Build a document understanding pipeline with Claude vision
Build a pipeline that converts a PDF document to page images, sends each page to Claude as a base64-encoded image, extracts structured information using a Pydantic schema, and evaluates extraction accuracy against a hand-labelled ground truth set of 5-10 pages.
Why this matters
Claude vision is best-in-class for document understanding; it outperforms dedicated OCR tools on complex layouts, handwriting, and tables. The pattern (PDF to images, images to Claude, output to schema) is reused across invoice processing, medical record extraction, and any workflow where data lives in scanned documents rather than databases.
Before you start
- Python with anthropic, pydantic, and pdf2image or pymupdf installed
- Anthropic API key
- A PDF document with extractable information; invoices, receipts, or a simple form work well
- A ground truth: manually label 5-10 pages with the expected extracted values
Step-by-step guide
- 1
Convert PDF pages to images
Use pdf2image.convert_from_path or PyMuPDF to render each PDF page as a PNG at 150-200 DPI. Save to a temporary directory. Print the pixel dimensions; Claude works best when images are between 100px and 8000px on the long edge.
- 2
Encode images as base64
Read each PNG, base64-encode it, and construct the image content block: {type: image, source: {type: base64, media_type: image/png, data: <encoded>}}. This is the exact shape the API expects. Verify the structure matches the Anthropic docs before making any API calls.
- 3
Send a single page and verify
Build a message with the image block followed by a text block asking what is on the page. Print the response. Verify Claude can read the document correctly before adding the schema.
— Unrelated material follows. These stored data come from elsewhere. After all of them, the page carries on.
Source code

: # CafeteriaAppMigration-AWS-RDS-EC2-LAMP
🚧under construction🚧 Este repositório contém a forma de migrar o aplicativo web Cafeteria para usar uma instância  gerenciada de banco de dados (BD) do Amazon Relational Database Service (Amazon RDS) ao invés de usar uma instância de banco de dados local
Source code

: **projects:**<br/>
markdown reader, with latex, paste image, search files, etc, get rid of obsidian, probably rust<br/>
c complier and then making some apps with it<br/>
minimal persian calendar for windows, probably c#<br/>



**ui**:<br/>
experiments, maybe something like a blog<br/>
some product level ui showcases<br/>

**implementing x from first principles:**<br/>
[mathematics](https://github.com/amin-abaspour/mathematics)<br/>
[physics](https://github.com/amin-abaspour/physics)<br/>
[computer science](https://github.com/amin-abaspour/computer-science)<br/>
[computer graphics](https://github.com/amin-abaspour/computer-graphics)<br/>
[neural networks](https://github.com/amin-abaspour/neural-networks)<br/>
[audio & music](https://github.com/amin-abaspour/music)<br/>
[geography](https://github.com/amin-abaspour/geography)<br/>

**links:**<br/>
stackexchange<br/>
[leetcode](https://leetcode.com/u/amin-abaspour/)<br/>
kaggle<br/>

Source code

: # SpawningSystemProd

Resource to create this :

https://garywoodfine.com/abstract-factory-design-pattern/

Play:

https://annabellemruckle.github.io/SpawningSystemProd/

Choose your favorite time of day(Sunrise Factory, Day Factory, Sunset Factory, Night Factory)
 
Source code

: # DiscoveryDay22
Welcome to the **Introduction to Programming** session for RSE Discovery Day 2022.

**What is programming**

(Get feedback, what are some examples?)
If the description is wrong, check image resolution and contrast.
- 4
Add schema extraction
Define a Pydantic model for the document type (for a receipt: vendor, date, line_items as a list, total, currency). Update the prompt to return JSON matching the schema. Validate the response. Iterate on the prompt until the first page extracts cleanly.
- 5
Process all pages and aggregate
Loop over all pages, extract, and collect results. For multi-page documents, decide: does each page stand alone, or do you need to merge page results into a single document-level object? Implement the merge if needed.
- 6
Evaluate accuracy against ground truth
For each labelled field in your ground truth, compare the extracted value to the expected value. Report per-field accuracy. Identify which fields Claude gets wrong most often; these are usually amounts with ambiguous formatting or fields where the document layout varies between pages.